A Closer Look at the Death Tax

In life, the only thing you can count on is death and taxes. This is a concept that dates back hundreds of years and is often attributed to a Ben Franklin quote, although the general premise of the idea is one that goes back even further than Franklin's time.

In todays day and age, this is truer than ever, as even when you die, you have to pay taxes, in what is referred to as the estate tax or death tax.

The death tax works like a gift tax, taxing the total value of a persons estate, before transferring it to their family or friends. Depending on the value of the persons assets, the tax rate is typically between 18% and 45%.

Figure Out Your Net Worth

The government will use the total value of your estate when figuring your death tax.

Remember that not listing something you own does not hide it and that all property, both real property, like your house, and intangible property, like your stock options, must be considered. It is also important to consider future payments that you will receive, as these are part of your net worth.

Next, consider all of the items that you have given away as gifts throughout your life. If you did not pay taxes on these items, then you must do so when you die.

Finally, consider your debt and any other financial obligations, subtracting these from the total of your gifts and other assets. This will give you your total new worth, which is used to determine how much you owe the government.

Remember that most peoples estates change several times over the years, so your net value in 2009 might not be the same as it was in 2003.

Life insurance policies also count as assets, even though they do not pay out until after you are dead. So, when considering your assets, you must also consider the insurance payout you have been paying off your entire life, with the intention of helping out your family.

Understanding the Death Tax

As unfair as the Death Tax is, there is some protection in place to help minimize it.
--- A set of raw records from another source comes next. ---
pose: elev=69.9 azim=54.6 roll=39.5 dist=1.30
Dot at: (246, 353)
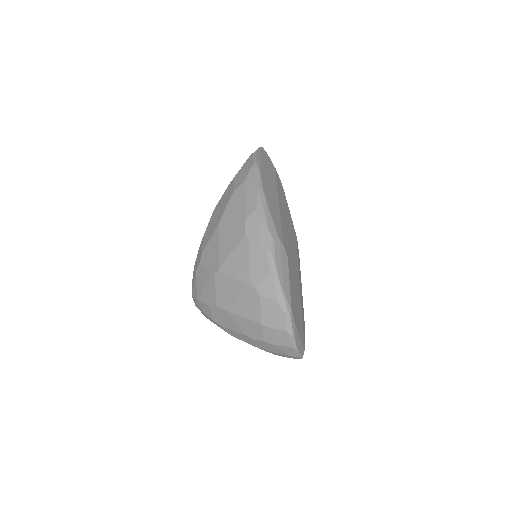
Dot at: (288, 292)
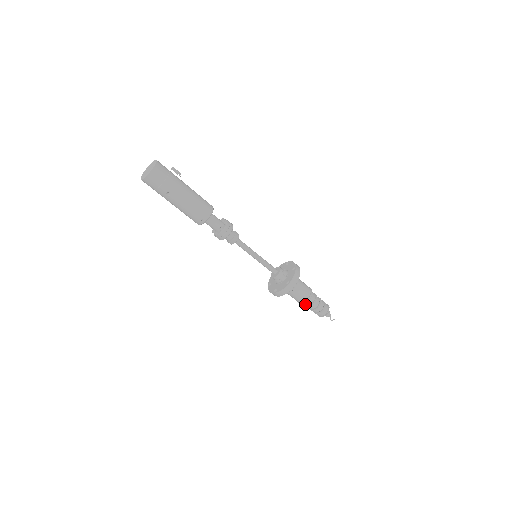
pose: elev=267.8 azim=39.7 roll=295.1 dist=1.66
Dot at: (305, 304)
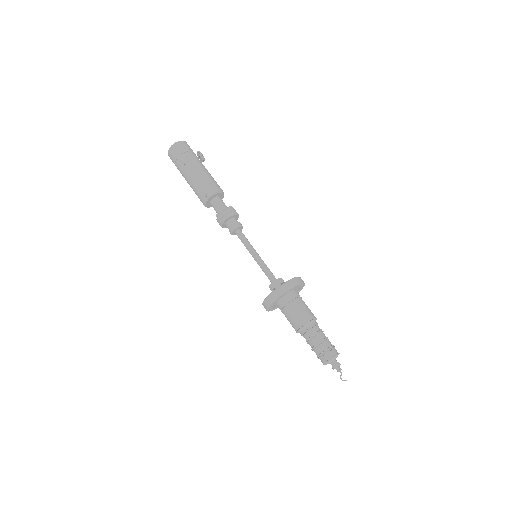
Dot at: (305, 336)
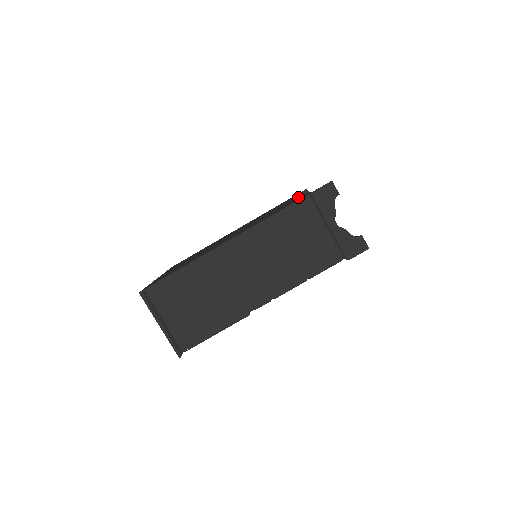
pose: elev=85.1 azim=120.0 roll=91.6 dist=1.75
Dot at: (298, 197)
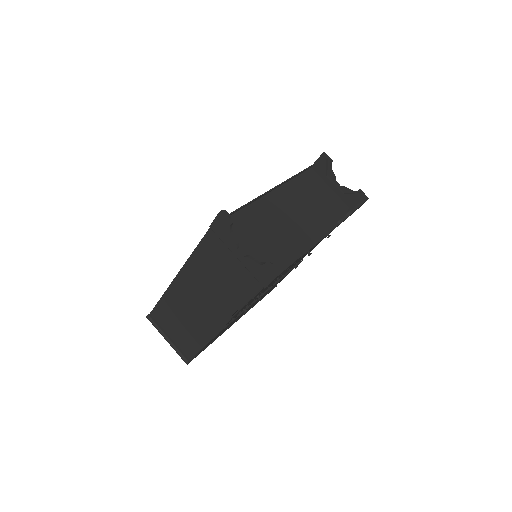
Dot at: occluded
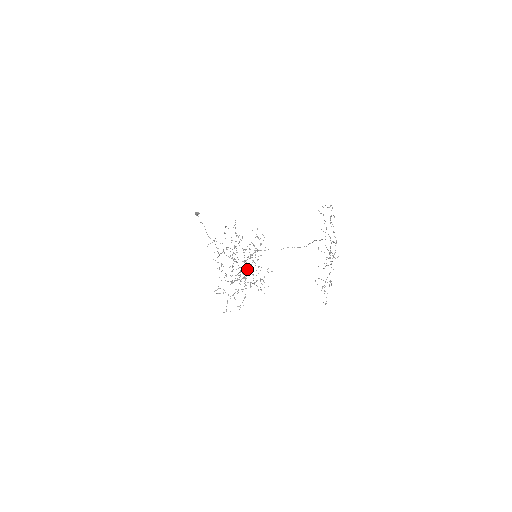
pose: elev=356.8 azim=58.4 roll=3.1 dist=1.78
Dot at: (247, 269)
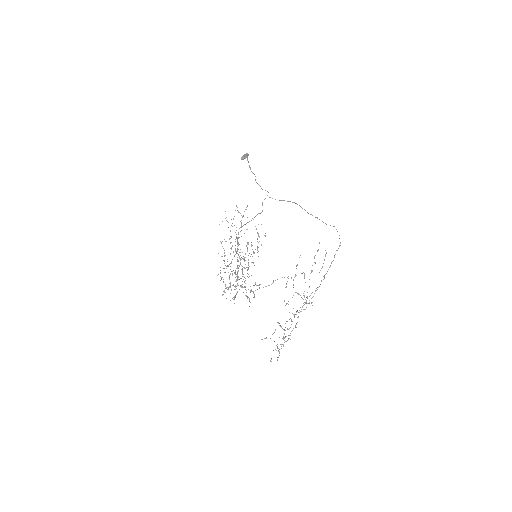
Dot at: (237, 273)
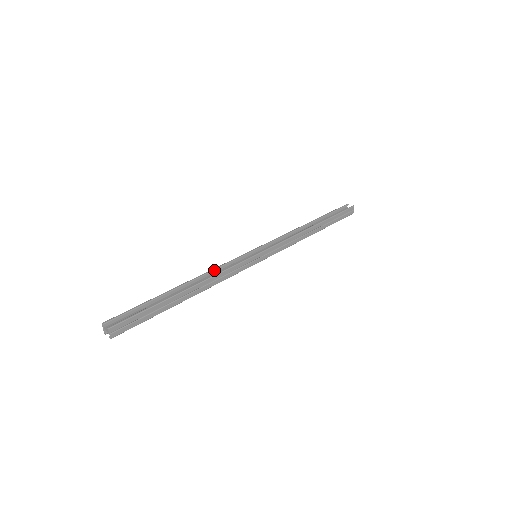
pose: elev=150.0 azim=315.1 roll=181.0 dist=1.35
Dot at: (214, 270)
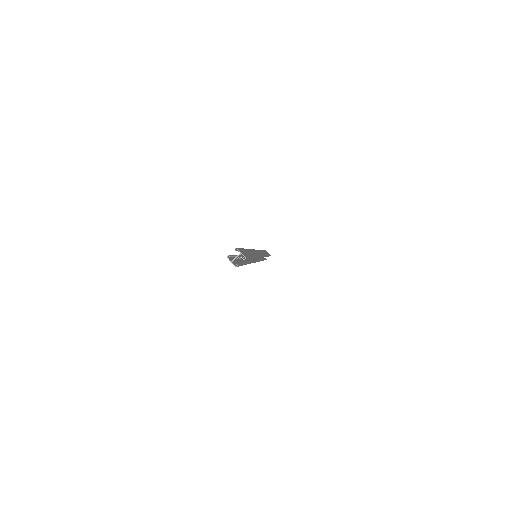
Dot at: occluded
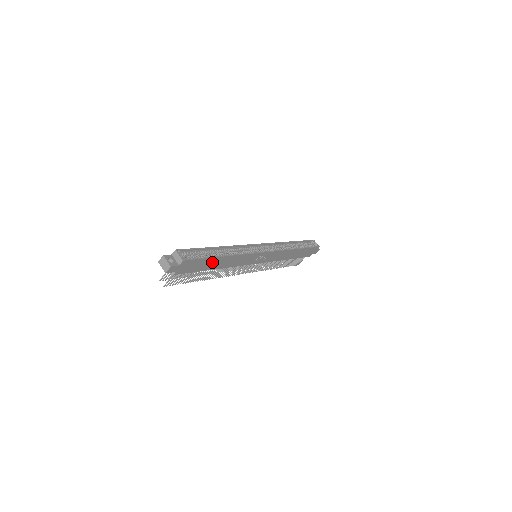
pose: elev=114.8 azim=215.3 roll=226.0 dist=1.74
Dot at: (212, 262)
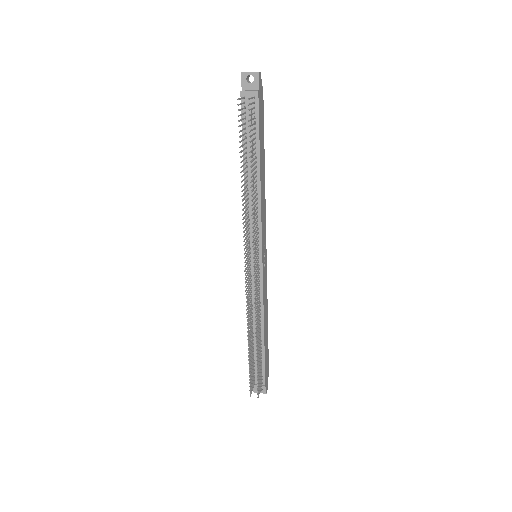
Dot at: (262, 150)
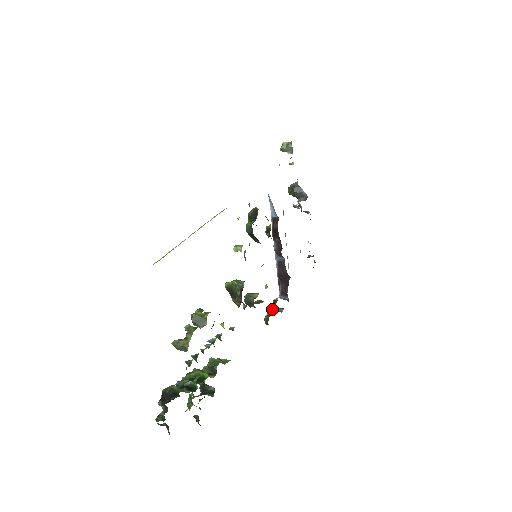
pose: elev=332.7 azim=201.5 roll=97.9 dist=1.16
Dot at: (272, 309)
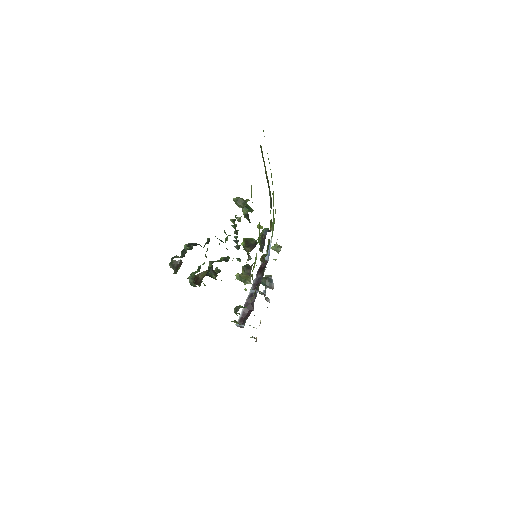
Dot at: (242, 307)
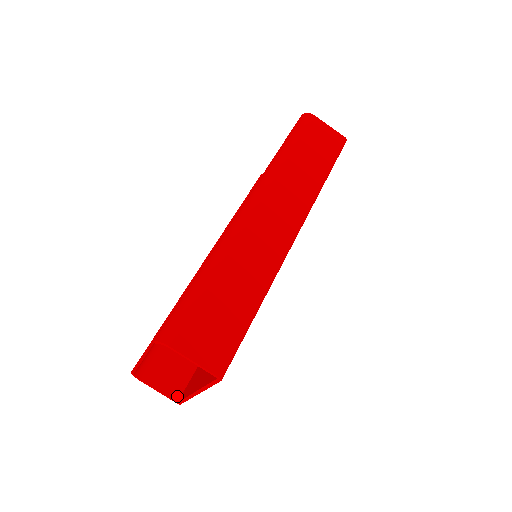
This is in the form of a deduction, which only taxes whatever is left over.

In 2009, the death tax deduction was $3.5 million, so only assets above this value would be taxed.

In 2010, the death tax is set to expire for a year, only to be reinstated in 2011. However, when it comes back in 2011, the deductible is set to be only $1 million, which is back to what it was in 2002.

Even though the estate tax is set to expire during 2010, congress is currently working on a bill to keep it in place, however it has not yet been passed by congress.

If your assets are more than the deduction, you have to pay the government a cut, which starts at 18% and goes up to 55%, depending on the net worth.